EXERCISE DIRECTIONS — The records are to be copied from the line that contains "370 237 32.14" through their last line, word for word, with every picture left out.

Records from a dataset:
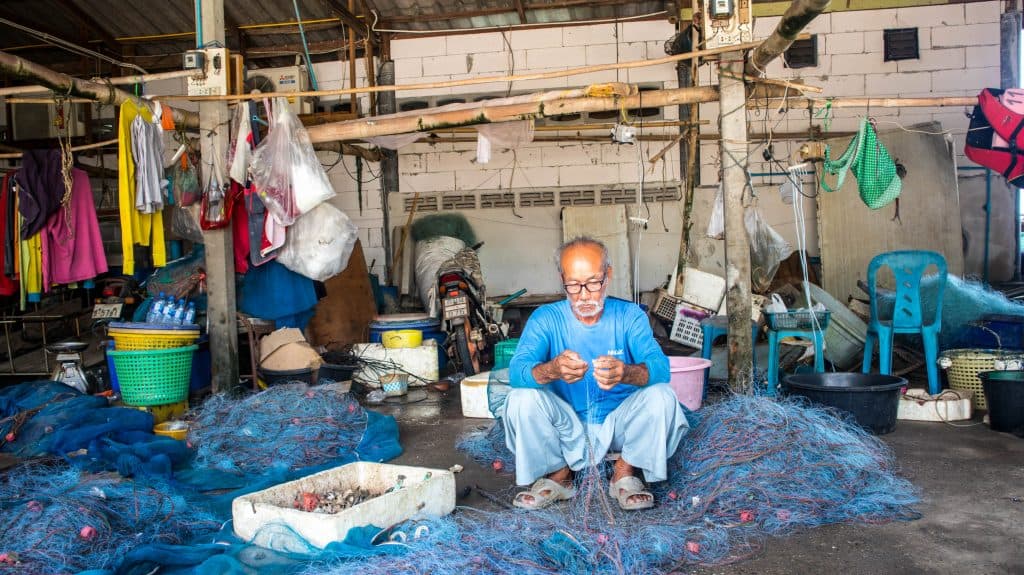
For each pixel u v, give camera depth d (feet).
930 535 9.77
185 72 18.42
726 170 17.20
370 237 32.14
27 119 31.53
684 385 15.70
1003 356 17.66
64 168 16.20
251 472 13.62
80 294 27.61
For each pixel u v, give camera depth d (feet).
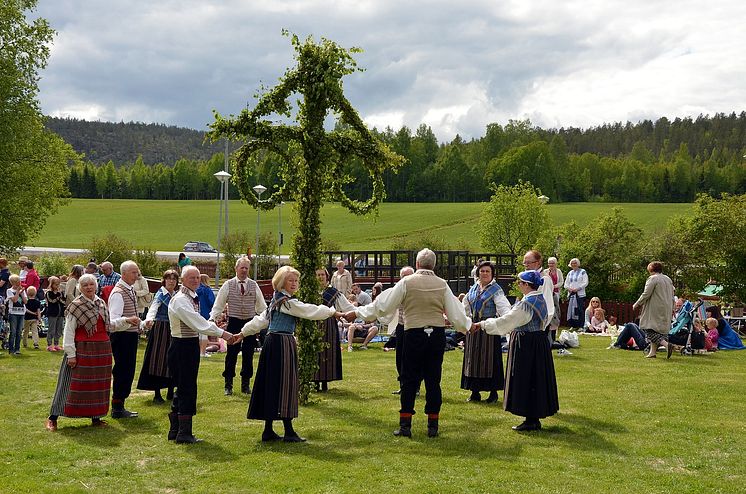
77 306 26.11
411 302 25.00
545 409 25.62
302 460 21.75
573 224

THE ANSWER —
370 237 32.14
27 119 31.53
684 385 15.70
1003 356 17.66
64 168 16.20
251 472 13.62
80 294 27.61
For each pixel u v, give camera depth d (feet).
77 306 26.11
411 302 25.00
545 409 25.62
302 460 21.75
573 224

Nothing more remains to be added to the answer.